Key Experimental Results¶
Main Results (OmniDiff Benchmark)¶
| Method | Real BLEU-4 | Real CIDEr | Render BLEU-4 | Render CIDEr |
|---|---|---|---|---|
| CARD (ACL'24) | 9.1 | 9.2 | 11.3 | 7.3 |
| GPT-4o (zero-shot) | 3.1 | 5.2 | 4.6 | 5.6 |
| Qwen-2.5-VL-7B (zero-shot) | 3.8 | 6.2 | 2.1 | 3.3 |
| FINER-MLLM (MM'24) | 8.9 | 11.7 | 13.6 | 14.0 |
| M3Diff (Ours) | 14.3 | 31.3 | 15.7 | 28.3 |
Cross-Benchmark Performance (Spot-the-Diff / IEdit / CLEVR-DC)¶
| Benchmark | Metric | M3Diff | Prev. SOTA | Gain |
|---|---|---|---|---|
| Spot-the-Diff | CIDEr | 71.1 | 61.8 (FINER-MLLM) | +15% |
| IEdit | CIDEr | 136.6 | 109.6 (OneDiff) | +25% |
| CLEVR-DC | CIDEr | 109.4 | 84.1 (DIRL) | +30% |
Ablation Study¶
| Configuration | OmniDiff-Real CIDEr | IEdit CIDEr | Notes |
|---|---|---|---|
| w/o OmniDiff & MDP | 1.1 | 133.5 | Baseline |
| w/o OmniDiff | 1.9 | 132.8 | MDP only |
| w/o MDP | 35.3 | 135.2 | OmniDiff data only |
| M3Diff (full) | 31.3 | 136.6 | Both data and module contribute |
Key Findings¶
- Zero-shot MLLMs (GPT-4o, Qwen-2.5-VL) perform poorly on complex scene difference captioning, indicating that IDC requires dedicated differential perception capabilities.
- The OmniDiff dataset is critical for complex scene captioning—without OmniDiff training data, the model nearly fails on this benchmark.
- The MDP module and OmniDiff data are complementary: the data provides scene diversity while the module enhances differential perception.
- M3Diff's single-stage fine-tuning strategy achieves state-of-the-art performance while avoiding complex training pipelines.
Highlights & Insights¶
- Well-designed dataset: 12 change types × real + synthetic scenes × 60-word average description length, addressing both breadth and depth deficiencies of existing IDC benchmarks.
- Plug-and-play design: The MDP module can be incorporated into existing MLLMs via single-stage fine-tuning, with a clean engineering implementation.
- Multi-scale differential perception: Explicitly modeling feature differences across multiple layers of the visual encoder proves more effective than relying solely on the final layer.

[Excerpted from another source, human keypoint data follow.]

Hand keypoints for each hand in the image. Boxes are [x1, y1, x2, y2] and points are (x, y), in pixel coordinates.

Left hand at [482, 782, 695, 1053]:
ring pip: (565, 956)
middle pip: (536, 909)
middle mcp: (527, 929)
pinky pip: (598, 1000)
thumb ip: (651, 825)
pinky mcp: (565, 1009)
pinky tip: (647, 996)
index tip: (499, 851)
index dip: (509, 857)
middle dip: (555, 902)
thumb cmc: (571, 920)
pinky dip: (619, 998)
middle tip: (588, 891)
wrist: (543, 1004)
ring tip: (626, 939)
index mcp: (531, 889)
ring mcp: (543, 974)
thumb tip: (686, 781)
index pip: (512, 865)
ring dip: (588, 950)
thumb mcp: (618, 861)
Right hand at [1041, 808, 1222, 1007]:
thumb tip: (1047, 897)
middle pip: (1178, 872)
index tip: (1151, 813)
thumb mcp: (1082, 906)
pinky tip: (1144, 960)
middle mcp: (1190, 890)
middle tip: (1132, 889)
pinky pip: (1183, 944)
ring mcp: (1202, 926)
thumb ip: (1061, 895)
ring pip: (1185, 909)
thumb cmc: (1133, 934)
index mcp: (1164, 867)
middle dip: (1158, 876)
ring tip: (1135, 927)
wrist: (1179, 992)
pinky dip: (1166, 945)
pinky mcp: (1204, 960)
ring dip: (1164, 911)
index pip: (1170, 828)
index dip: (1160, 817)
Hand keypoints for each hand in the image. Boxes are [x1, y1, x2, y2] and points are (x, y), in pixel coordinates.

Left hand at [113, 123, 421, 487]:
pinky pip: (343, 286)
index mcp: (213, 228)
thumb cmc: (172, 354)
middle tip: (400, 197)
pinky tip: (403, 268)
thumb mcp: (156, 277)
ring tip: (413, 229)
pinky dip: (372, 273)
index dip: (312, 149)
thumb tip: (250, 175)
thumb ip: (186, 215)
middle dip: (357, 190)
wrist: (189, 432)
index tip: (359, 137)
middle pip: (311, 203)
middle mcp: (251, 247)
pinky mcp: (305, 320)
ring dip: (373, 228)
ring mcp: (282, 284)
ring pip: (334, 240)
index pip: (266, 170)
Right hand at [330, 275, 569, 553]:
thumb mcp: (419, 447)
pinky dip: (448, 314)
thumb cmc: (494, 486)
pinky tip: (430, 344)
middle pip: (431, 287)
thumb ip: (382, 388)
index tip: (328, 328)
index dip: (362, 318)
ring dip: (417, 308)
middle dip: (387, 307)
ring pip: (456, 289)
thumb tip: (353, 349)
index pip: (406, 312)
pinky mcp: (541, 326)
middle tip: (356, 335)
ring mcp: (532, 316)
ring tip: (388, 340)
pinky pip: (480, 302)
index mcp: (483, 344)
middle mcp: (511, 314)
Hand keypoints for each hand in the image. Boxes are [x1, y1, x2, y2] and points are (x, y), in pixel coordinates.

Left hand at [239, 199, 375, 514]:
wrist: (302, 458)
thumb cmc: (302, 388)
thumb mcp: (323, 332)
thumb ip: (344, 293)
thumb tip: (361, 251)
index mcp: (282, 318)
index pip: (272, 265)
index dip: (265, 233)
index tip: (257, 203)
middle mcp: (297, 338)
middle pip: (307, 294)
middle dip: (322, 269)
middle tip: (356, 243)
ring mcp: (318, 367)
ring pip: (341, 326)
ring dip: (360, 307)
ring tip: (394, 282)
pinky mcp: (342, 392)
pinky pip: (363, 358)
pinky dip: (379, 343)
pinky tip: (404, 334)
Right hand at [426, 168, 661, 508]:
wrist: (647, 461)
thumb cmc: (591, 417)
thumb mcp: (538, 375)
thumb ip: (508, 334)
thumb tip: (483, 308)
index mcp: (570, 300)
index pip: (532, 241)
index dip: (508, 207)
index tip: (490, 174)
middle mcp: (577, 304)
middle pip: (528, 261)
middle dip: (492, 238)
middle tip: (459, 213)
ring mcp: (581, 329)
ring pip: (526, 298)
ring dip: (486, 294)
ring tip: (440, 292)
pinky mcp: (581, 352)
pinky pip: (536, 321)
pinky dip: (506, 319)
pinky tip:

- The 3D synthetic scenes leverage ArtStation assets to construct near-realistic complex environments, surpassing the simplistic tabletop settings of the CLEVR series.
Limitations & Future Work¶
- Although the dataset (15,598 pairs) offers advantages in description quality, its total scale is smaller than CLEVR-Change (79,606 pairs) and can be further expanded.
- The current work only supports difference captioning for image pairs and does not extend to continuous change description in video sequences.
- The ratio of 3D synthetic to real data is approximately 1:1.2, which may introduce domain shift.
- The MDP module exhibits minor fluctuations on certain metrics (e.g., OmniDiff-Real CIDEr), necessitating more robust fusion strategies.
Related Work & Insights¶
- FINER-MLLM and OneDiff are representative recent works applying MLLMs to IDC, but lack dedicated differential perception modules.
- The CLEVR series provides a controllable synthetic evaluation environment; this paper extends the synthetic setting from simple tabletop scenes to complex realistic environments.
- The multi-scale feature fusion paradigm can be transferred to other tasks requiring fine-grained visual comparison, such as VQA and image editing evaluation.
Rating¶
- Novelty: ⭐⭐⭐⭐ — The dataset construction is thorough and the MDP module design is clear, though the technical approach is relatively straightforward.
- Experimental Thoroughness: ⭐⭐⭐⭐⭐ — Covers six benchmarks with comprehensive ablations and zero-shot MLLM comparisons.
- Writing Quality: ⭐⭐⭐⭐ — The organizational logic for both the dataset and method is clear.
- Value: ⭐⭐⭐⭐ — OmniDiff fills a gap in IDC benchmarks, and M3Diff provides a strong baseline.